Vibration can produce a wide variety of different effects to the operators. Farm equipment operators are usually exposed to whole-body vibration which transmitted via the seat or via the floor and feet. This vibration contributes to operator fatigue and can have a detrimental effect on job performance and safety.
The objective of this study was to determine whether body mass index (BMI) influences the risk of low back pain (LBP) in a population exposed to whole body vibration (WBV). For this a survey conducted in nine farm machinery-servicing stations belong to the Ministry of Agriculture (MOA), Farm machinery station in Gemiza, Egyptian Project for improving the main crops production in Sakha, and the local sector of farm machinery during the years of 2008-2009 through periodic visits. Vibration measurements were performed according to ISO 2631-1, 1997.

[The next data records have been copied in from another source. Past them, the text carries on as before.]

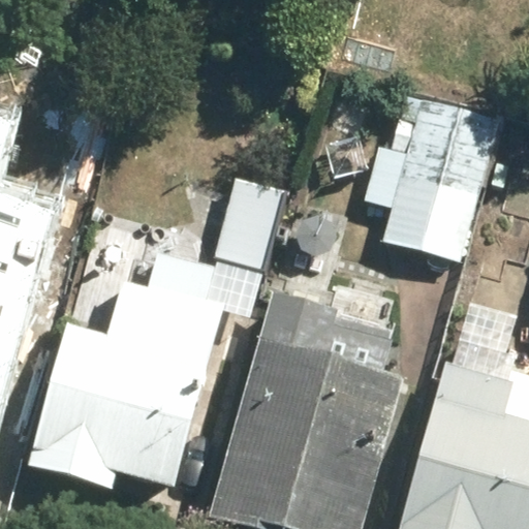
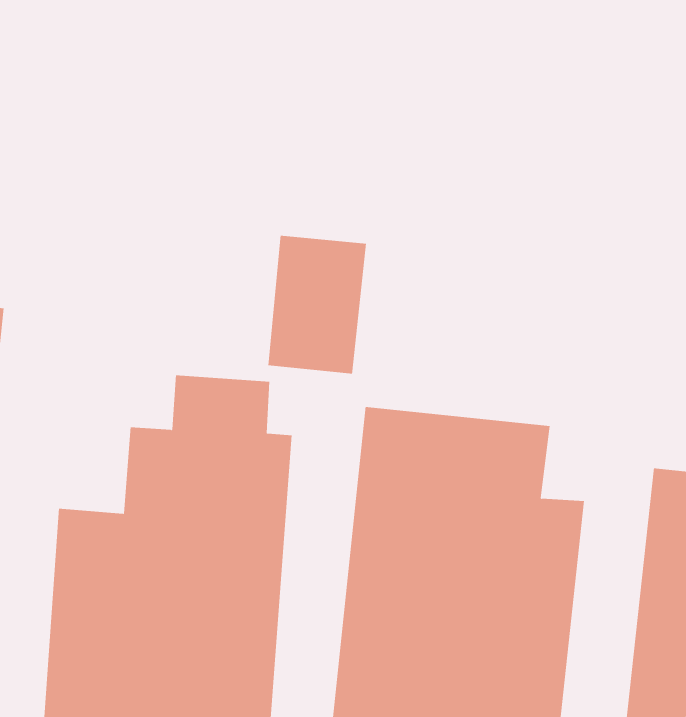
building: [382,95,498,259] -> none

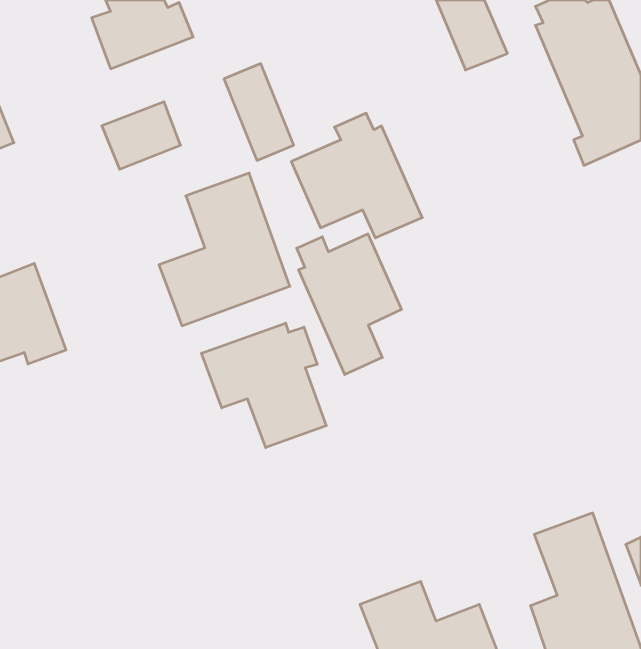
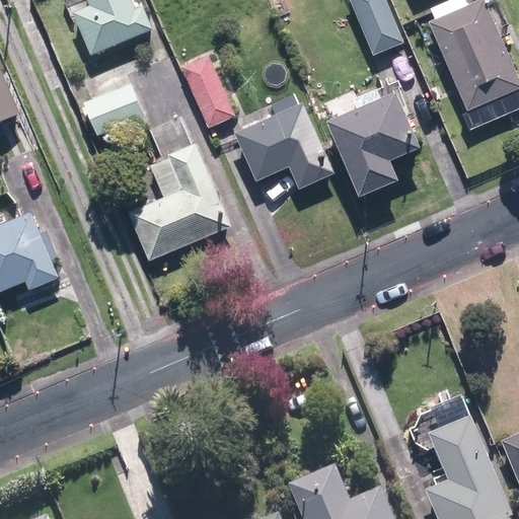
building: none -> [329,85,423,196]
building: [297,234,401,375] -> none
building: [202,323,326,448] -> none

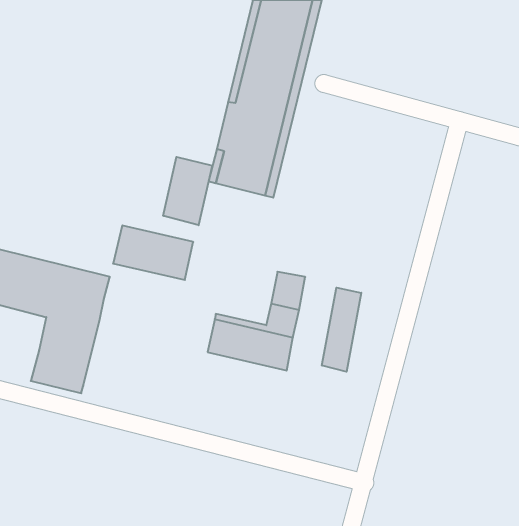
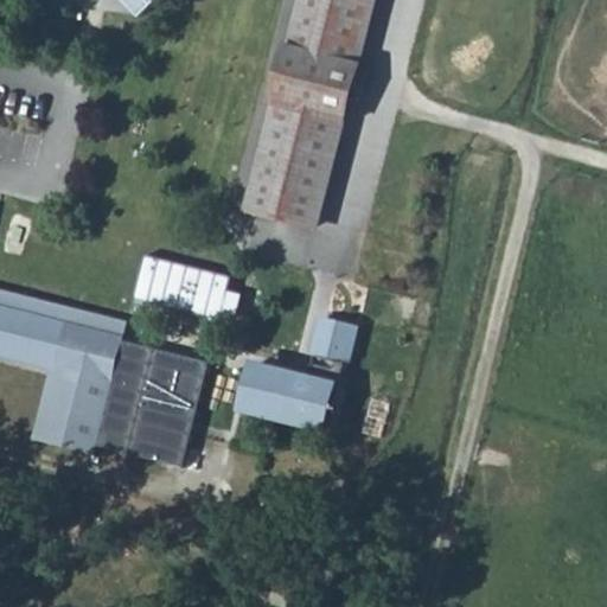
building: [163,157,212,225] -> none
building: [322,288,361,372] -> none
building: none -> [96,345,202,467]

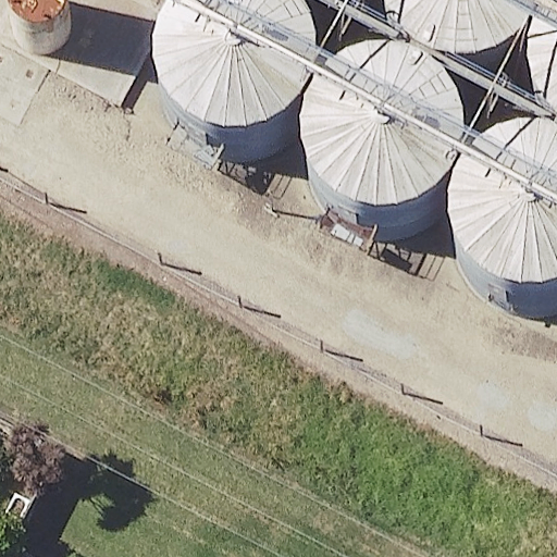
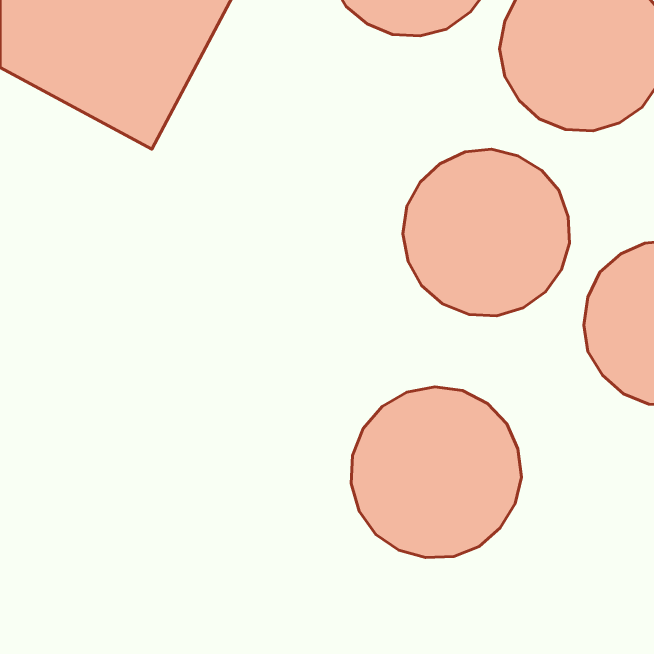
building: [207,46,344,182] -> none
building: none -> [351,387,522,558]

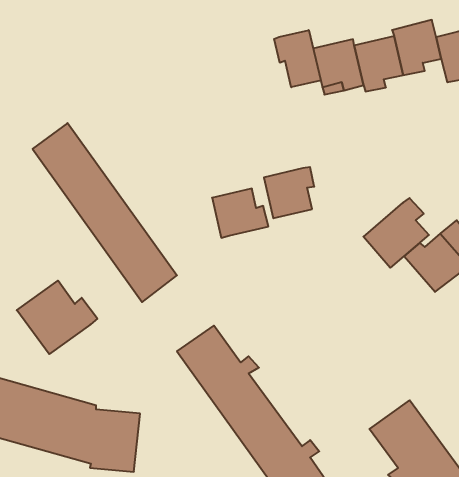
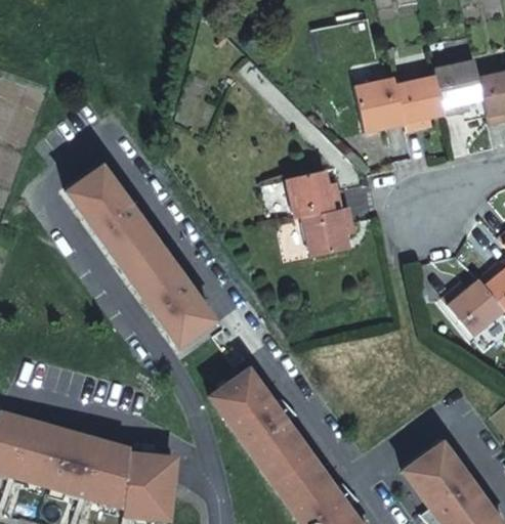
building: [274,30,321,87] -> none
building: [212,189,268,238] -> [283,172,339,221]
building: [363,198,429,268] -> none
building: [17,281,97,354] -> none

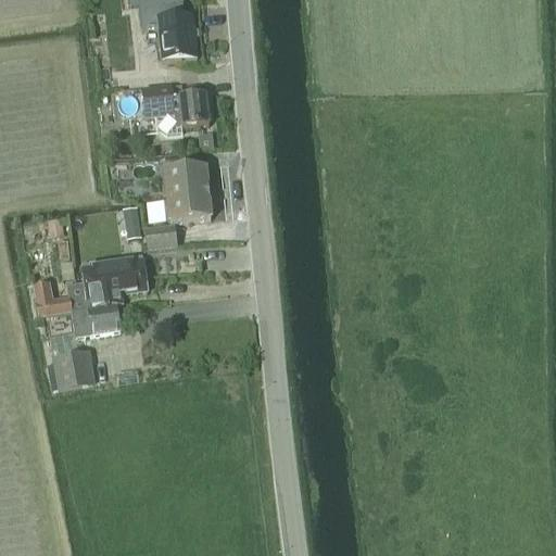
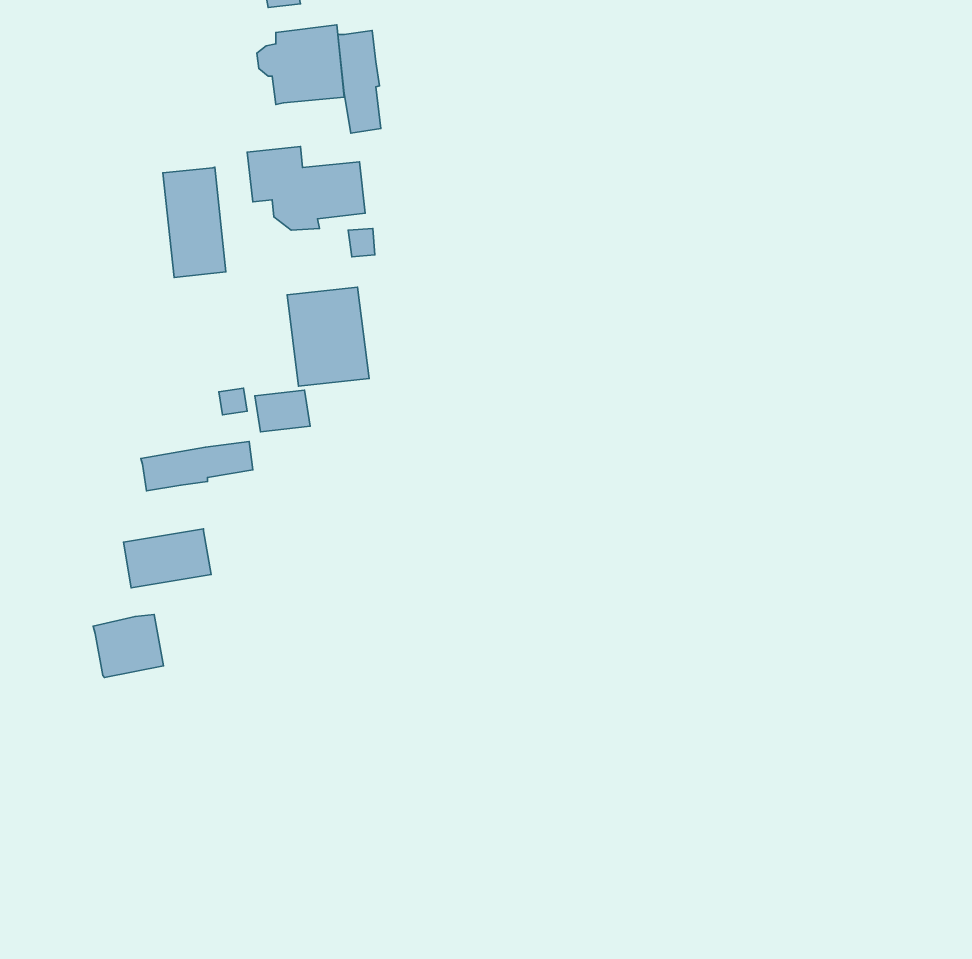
building: none -> [338,31,381,133]
building: none -> [163,167,226,277]
building: [33,268,148,315] -> none

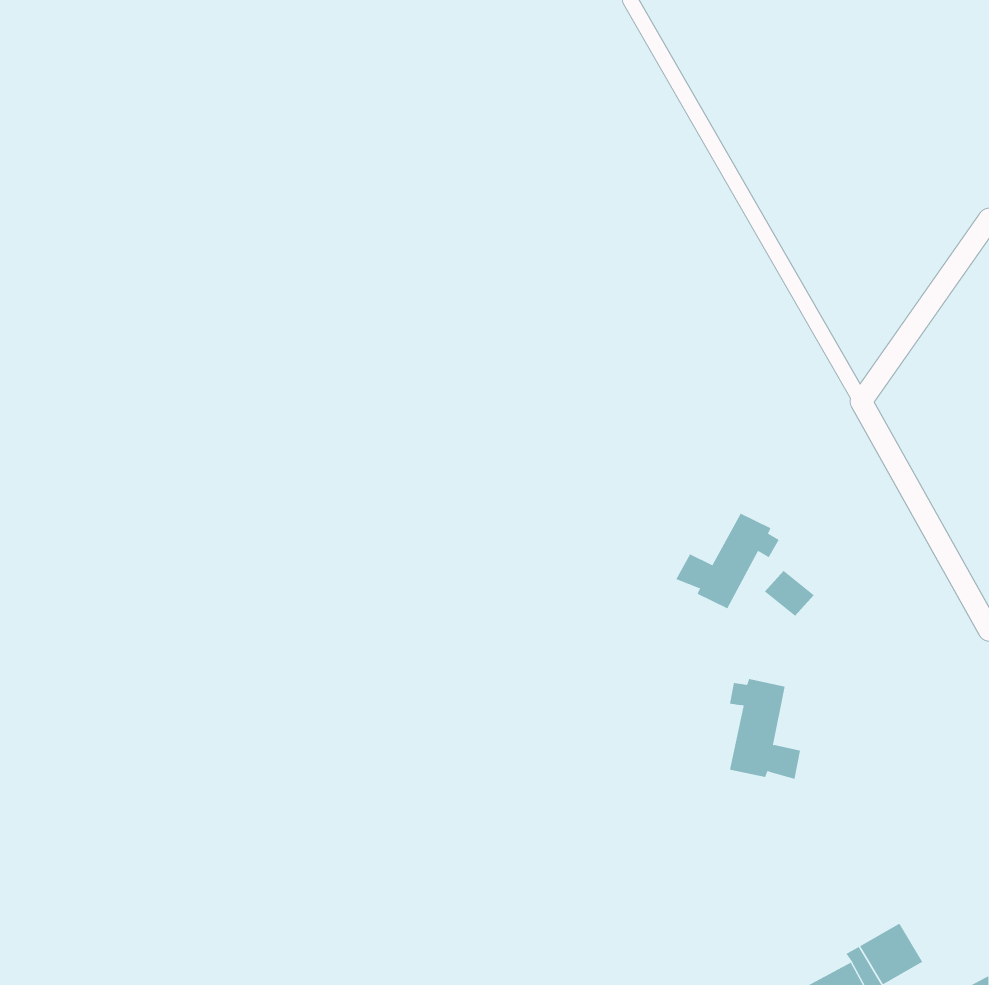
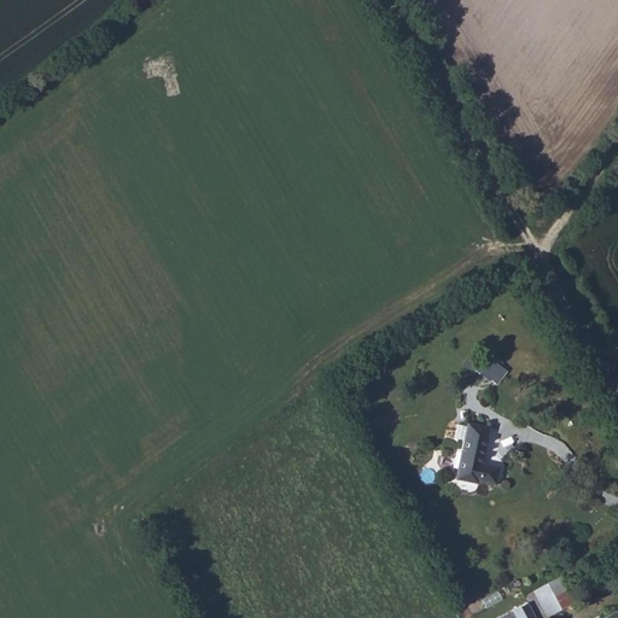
building: [675,513,779,609] -> none

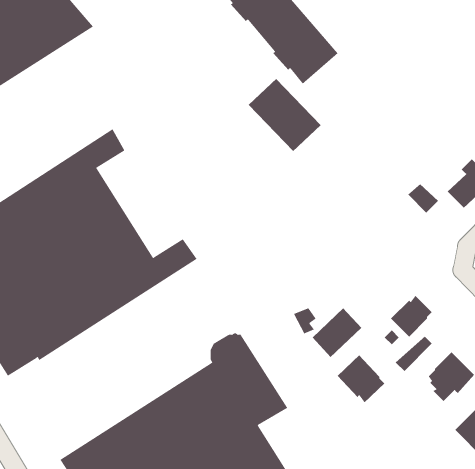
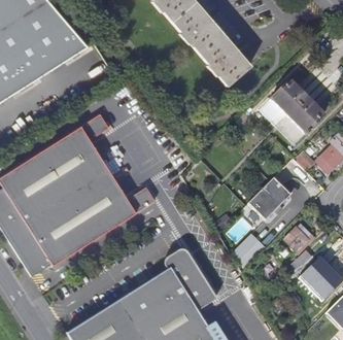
building: [248,78,322,152] -> [272,82,320,131]
building: none -> [248,177,289,219]
building: [337,355,385,403] -> none

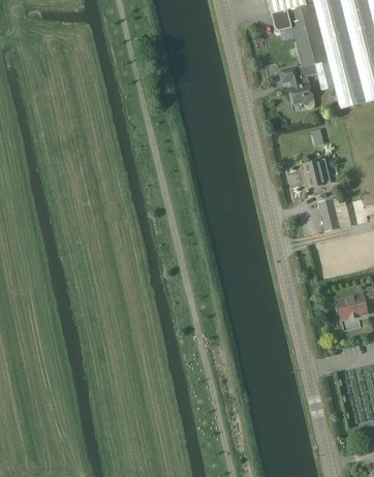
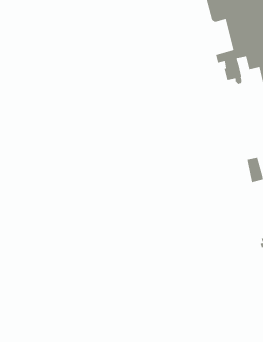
building: [303,158,331,187] -> none

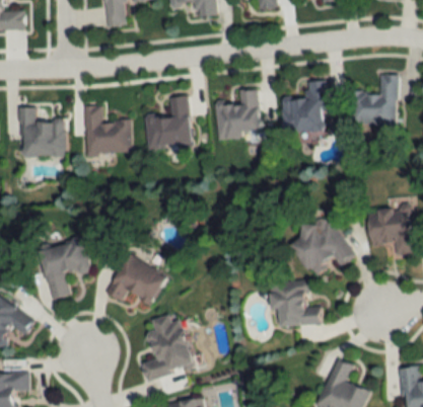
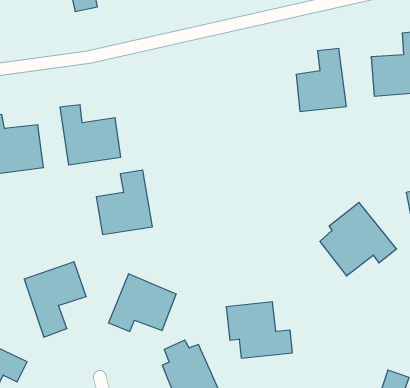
building: [216,90,261,141] -> none
building: [147,97,192,148] -> [96,170,152,234]
building: [270,279,322,324] -> [226,302,292,358]

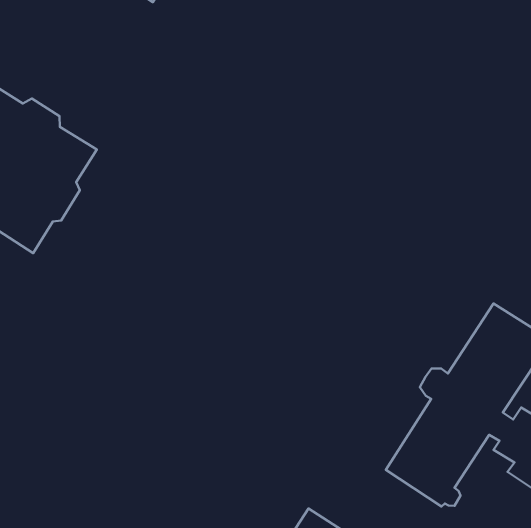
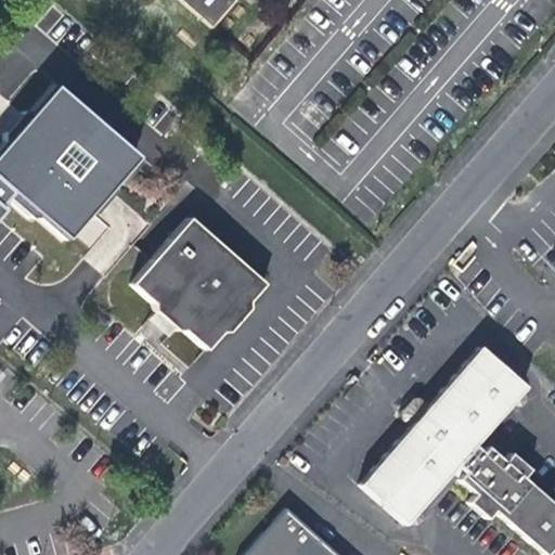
building: none -> [138,220,269,349]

Two measurements were taken: stand height, and weight the results revealed that the tractor (Nasr model) which has no suspended seat and range of 60-65 horse power in the sample under study considers the highest equipment gives WBV data the frequency weighted RMS acceleration magnitude of the largest single orthogonal axis is in the vertical axis (Z) and also for VDV of weighted RMS acceleration. This constitutes a high risk on the labor body, followed by UTB tractor and rice combine. On the other hand, the WBV emission levels recorded during the harvesting by wheat combine and threshing tasks were low which constitute no risk on the labor body
The results revealed that the highest number of injured labors was in the age group of (41-45) years (46.4%), followed by (46-50) years (28.6%),
but the least number of injured labors was in the age group of (34-40) years (14.3%), and followed by (51-55) years (10.7%). Type of pain indicated that the highest number of pain was (47%) for temporary LBP, followed by (22.6%) for healthy body, and (8.3%) for chronic LBP. Results showed that there are significant differences between the different types of equipment during the variation of farm operations, significant correlation, and significant relationship between accidents factors.